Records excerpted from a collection
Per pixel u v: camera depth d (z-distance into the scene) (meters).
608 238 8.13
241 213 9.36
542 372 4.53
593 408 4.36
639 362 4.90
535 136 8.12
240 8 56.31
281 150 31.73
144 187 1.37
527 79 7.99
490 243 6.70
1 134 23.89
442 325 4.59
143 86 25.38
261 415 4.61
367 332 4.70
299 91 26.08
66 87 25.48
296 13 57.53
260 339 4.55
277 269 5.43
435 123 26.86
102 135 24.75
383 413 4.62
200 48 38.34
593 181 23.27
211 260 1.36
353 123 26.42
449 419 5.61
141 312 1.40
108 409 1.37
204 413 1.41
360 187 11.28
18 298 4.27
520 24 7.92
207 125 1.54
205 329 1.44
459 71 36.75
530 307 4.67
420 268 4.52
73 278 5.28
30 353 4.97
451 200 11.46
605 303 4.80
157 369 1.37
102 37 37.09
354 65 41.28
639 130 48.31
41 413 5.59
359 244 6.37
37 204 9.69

## What is being asked:
This exercise asks for an exact repeat of the lines from the one holding "141 312 1.40" through the end of the data above.

## Problem solution:
141 312 1.40
108 409 1.37
204 413 1.41
360 187 11.28
18 298 4.27
520 24 7.92
207 125 1.54
205 329 1.44
459 71 36.75
530 307 4.67
420 268 4.52
73 278 5.28
30 353 4.97
451 200 11.46
605 303 4.80
157 369 1.37
102 37 37.09
354 65 41.28
639 130 48.31
41 413 5.59
359 244 6.37
37 204 9.69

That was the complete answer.